[RECORDS SUPPLIED — start]

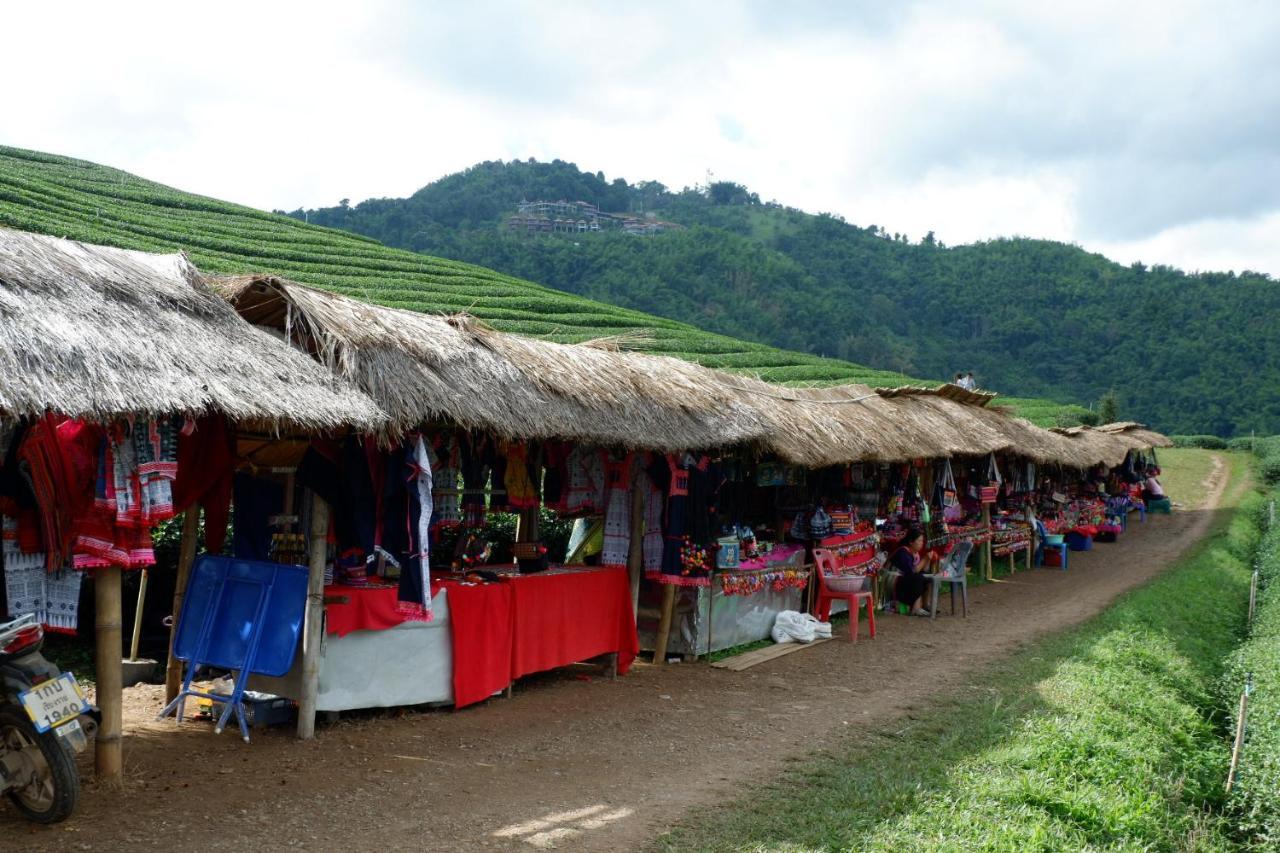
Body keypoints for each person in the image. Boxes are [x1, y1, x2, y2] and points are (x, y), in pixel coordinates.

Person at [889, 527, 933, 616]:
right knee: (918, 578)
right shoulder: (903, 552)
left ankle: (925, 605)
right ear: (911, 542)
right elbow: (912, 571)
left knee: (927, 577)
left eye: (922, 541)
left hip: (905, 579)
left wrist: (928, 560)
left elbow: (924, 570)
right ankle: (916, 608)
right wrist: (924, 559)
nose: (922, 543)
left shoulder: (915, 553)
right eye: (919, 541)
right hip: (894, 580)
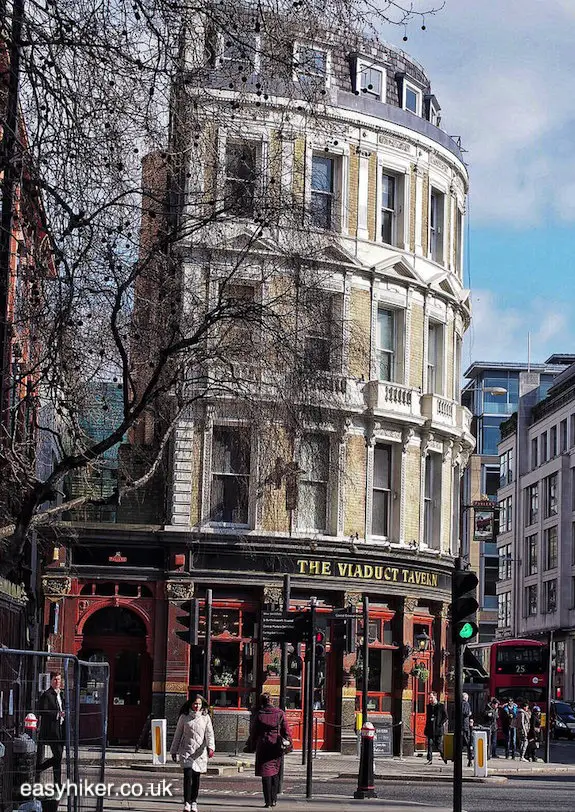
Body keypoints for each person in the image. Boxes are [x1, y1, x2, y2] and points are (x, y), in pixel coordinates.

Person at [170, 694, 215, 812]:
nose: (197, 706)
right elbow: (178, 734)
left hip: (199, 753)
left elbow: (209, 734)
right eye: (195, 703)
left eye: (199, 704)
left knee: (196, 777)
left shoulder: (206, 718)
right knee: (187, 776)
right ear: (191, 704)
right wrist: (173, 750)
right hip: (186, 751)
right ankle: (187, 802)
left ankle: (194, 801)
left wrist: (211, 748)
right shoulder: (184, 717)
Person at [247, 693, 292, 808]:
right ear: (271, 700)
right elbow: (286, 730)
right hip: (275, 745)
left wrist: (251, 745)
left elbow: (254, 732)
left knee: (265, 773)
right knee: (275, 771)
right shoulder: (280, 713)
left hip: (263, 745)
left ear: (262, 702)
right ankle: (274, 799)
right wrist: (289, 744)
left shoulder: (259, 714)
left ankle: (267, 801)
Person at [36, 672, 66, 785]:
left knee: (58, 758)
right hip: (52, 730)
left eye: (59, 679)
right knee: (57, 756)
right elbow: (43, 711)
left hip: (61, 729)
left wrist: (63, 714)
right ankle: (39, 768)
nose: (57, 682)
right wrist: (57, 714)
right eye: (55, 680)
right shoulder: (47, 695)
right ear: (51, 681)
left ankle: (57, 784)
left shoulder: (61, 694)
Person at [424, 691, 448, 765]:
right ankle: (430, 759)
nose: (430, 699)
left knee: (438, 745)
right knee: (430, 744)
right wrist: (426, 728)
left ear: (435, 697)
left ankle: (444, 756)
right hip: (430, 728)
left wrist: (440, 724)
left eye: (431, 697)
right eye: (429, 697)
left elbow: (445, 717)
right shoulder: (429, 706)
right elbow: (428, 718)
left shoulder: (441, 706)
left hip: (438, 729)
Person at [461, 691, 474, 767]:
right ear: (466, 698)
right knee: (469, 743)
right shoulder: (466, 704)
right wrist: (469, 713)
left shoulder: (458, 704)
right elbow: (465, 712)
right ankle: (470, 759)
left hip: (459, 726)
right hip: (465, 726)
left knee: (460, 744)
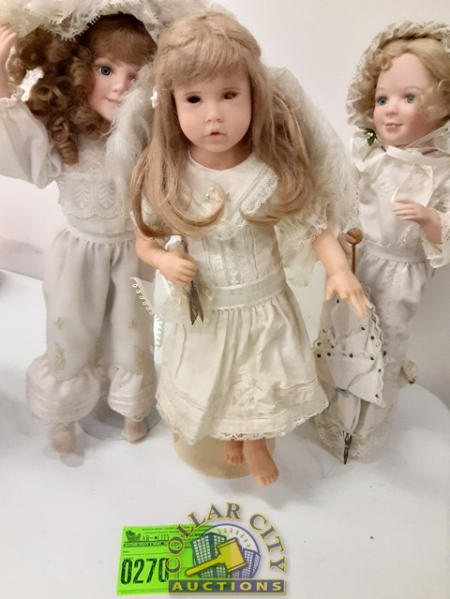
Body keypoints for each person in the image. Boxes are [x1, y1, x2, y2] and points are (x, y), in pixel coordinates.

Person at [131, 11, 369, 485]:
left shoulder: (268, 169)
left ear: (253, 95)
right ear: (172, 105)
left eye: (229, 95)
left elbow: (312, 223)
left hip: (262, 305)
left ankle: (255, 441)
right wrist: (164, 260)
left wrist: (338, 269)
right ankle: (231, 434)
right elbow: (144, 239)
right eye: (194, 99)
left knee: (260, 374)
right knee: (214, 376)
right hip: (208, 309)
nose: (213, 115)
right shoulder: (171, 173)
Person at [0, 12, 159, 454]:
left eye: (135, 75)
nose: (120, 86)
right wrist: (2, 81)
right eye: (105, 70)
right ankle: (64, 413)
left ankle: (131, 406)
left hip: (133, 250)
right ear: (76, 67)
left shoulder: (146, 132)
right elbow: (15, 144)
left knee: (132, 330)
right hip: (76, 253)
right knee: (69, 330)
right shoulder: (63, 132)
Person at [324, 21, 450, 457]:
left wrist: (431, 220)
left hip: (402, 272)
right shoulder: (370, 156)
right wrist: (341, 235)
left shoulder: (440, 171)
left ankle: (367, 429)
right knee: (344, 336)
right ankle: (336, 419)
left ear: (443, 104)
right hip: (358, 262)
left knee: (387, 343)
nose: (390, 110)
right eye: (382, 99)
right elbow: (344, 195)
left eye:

[RECORDS SUPPLIED — finish]

(WHAT YOU NEED TO DO): Repeat the data exactly as given. Keep every picture out of the copy.

(SOLUTION TO THE PROBLEM):
Body keypoints for each person in the image. Boxes are [x1, y1, x2, y2] and points are (x, y), in pixel coordinates.

Person at [889, 527, 933, 616]:
right knee: (918, 578)
right shoulder: (903, 552)
left ankle: (925, 605)
right ear: (911, 542)
right elbow: (912, 571)
left knee: (927, 577)
left eye: (922, 541)
left hip: (905, 579)
left wrist: (928, 560)
left elbow: (924, 570)
right ankle: (916, 608)
right wrist: (924, 559)
nose: (922, 543)
left shoulder: (915, 553)
right eye: (919, 541)
right hip: (894, 580)
Body keypoints for each person in the image. Boxes are [x1, y1, x2, y2] and points are (x, y), in pixel coordinates.

Person at [170, 694, 215, 812]:
nose: (197, 706)
right elbow: (178, 734)
left hip: (199, 753)
left elbow: (209, 734)
right eye: (195, 703)
left eye: (199, 704)
left knee: (196, 777)
left shoulder: (206, 718)
right knee: (187, 776)
right ear: (191, 704)
right wrist: (173, 750)
right hip: (186, 751)
right ankle: (187, 802)
left ankle: (194, 801)
left wrist: (211, 748)
right shoulder: (184, 717)
Person at [247, 693, 292, 808]:
right ear: (271, 700)
right elbow: (286, 730)
right hip: (275, 745)
left wrist: (251, 745)
left elbow: (254, 732)
left knee: (265, 773)
right knee: (275, 771)
right shoulder: (280, 713)
left hip: (263, 745)
left ear: (262, 702)
right ankle: (274, 799)
right wrist: (289, 744)
left shoulder: (259, 714)
left ankle: (267, 801)
Person at [36, 672, 66, 785]:
left knee: (58, 758)
right hip: (52, 730)
left eye: (59, 679)
right knee: (57, 756)
right elbow: (43, 711)
left hip: (61, 729)
left wrist: (63, 714)
right ankle: (39, 768)
nose: (57, 682)
right wrist: (57, 714)
right eye: (55, 680)
right shoulder: (47, 695)
right ear: (51, 681)
left ankle: (57, 784)
left shoulder: (61, 694)
Person at [424, 691, 448, 765]:
right ankle: (430, 759)
nose: (430, 699)
left knee: (438, 745)
right knee: (430, 744)
right wrist: (426, 728)
left ear: (435, 697)
left ankle: (444, 756)
right hip: (430, 728)
left wrist: (440, 724)
left eye: (431, 697)
right eye: (429, 697)
left elbow: (445, 717)
right shoulder: (429, 706)
right elbow: (428, 718)
left shoulder: (441, 706)
left hip: (438, 729)
Person at [461, 691, 474, 767]:
right ear: (466, 698)
right knee: (469, 743)
right shoulder: (466, 704)
right wrist: (469, 713)
left shoulder: (458, 704)
right elbow: (465, 712)
right ankle: (470, 759)
left hip: (459, 726)
right hip: (465, 726)
left knee: (460, 744)
Body keypoints for each person in the image. Boxes are [x1, y1, x2, y2] and points are (x, y), in pixel coordinates.

Person at [131, 11, 369, 485]:
left shoulder: (268, 169)
left ear: (253, 95)
right ear: (172, 105)
left eye: (229, 95)
left elbow: (312, 223)
left hip: (262, 305)
left ankle: (255, 441)
right wrist: (164, 260)
left wrist: (338, 269)
right ankle: (231, 434)
right elbow: (144, 239)
right eye: (194, 99)
left knee: (260, 374)
right knee: (214, 376)
right hip: (208, 309)
nose: (213, 115)
right shoulder: (171, 173)
Person at [0, 12, 159, 454]:
left eye: (135, 75)
nose: (120, 86)
right wrist: (2, 81)
right eye: (105, 70)
right ankle: (64, 413)
left ankle: (131, 406)
left hip: (133, 250)
right ear: (76, 67)
left shoulder: (146, 132)
right elbow: (15, 144)
left knee: (132, 330)
right hip: (76, 253)
right knee: (69, 330)
right shoulder: (63, 132)
Person at [324, 21, 450, 457]:
left wrist: (431, 220)
left hip: (402, 272)
right shoulder: (370, 156)
right wrist: (341, 235)
left shoulder: (440, 171)
left ankle: (367, 429)
right knee: (344, 336)
right ankle: (336, 419)
left ear: (443, 104)
right hip: (358, 262)
left knee: (387, 343)
nose: (390, 110)
right eye: (382, 99)
right elbow: (344, 195)
left eye:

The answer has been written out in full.